Sudan nie chce wojsk ONZ
Treść
Sudańskie władze islamskie sprzeciwiły się rezolucji Rady Bezpieczeństwa ONZ, która uchwaliła wysłanie wojsk międzynarodowych do targanej wojną domową prowincji Darfur. Rezolucja ta - by wejść w życie - formalnie wymaga zgody władz w Chartumie.
- Naród sudański nie zgodzi się nigdy na żadną rezolucję, która narusza naszą suwerenność - napisała sudańska agencja informacyjna Suna, cytując wysokiego rangą przedstawiciela rządu.
Stacja BBC przypomina, że pomimo rozmieszczenia w Darfurze sił rozjemczych Unii Afrykańskiej w prowincji tej cały czas dochodzi do zabójstw, gwałtów oraz exodusu ludności afrykańskiej.

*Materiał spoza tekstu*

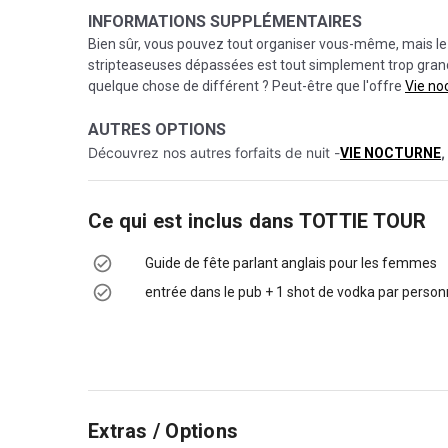
INFORMATIONS SUPPLÉMENTAIRES
Bien sûr, vous pouvez tout organiser vous-même, mais le
stripteaseuses dépassées est tout simplement trop grand
quelque chose de différent ? Peut-être que l'offre
Vie no
AUTRES OPTIONS
Découvrez nos autres forfaits de nuit -
,
VIE NOCTURNE
Ce qui est inclus dans
TOTTIE TOUR
Guide de fête parlant anglais pour les femmes
entrée dans le pub + 1 shot de vodka par perso
Extras / Options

Szacuje się, że na skutek krwawego konfliktu w minionych trzech latach zginęło 200 tys. osób, a ponad 2 miliony było zmuszonych do opuszczenia swych miejsc zamieszkania.
Władze w Chartumie zaproponowały wysłanie na miejsce 10-tysięcznego kontyngentu wojsk sudańskich, ale to, zdaniem państw zachodnich, jedynie pogorszyłoby sprawę. W czwartek Rada Bezpieczeństwa ONZ przegłosowała wysłanie do Sudanu ponad 17-tysięcznego kontyngentu wojsk rozjemczych oraz 3 tys. ONZ-owskich policjantów. Chiny, Rosja i Katar wstrzymały się od głosu, twierdząc, że przed uchwaleniem tego rodzaju rezolucji niezbędna jest zgoda władz w Chartumie.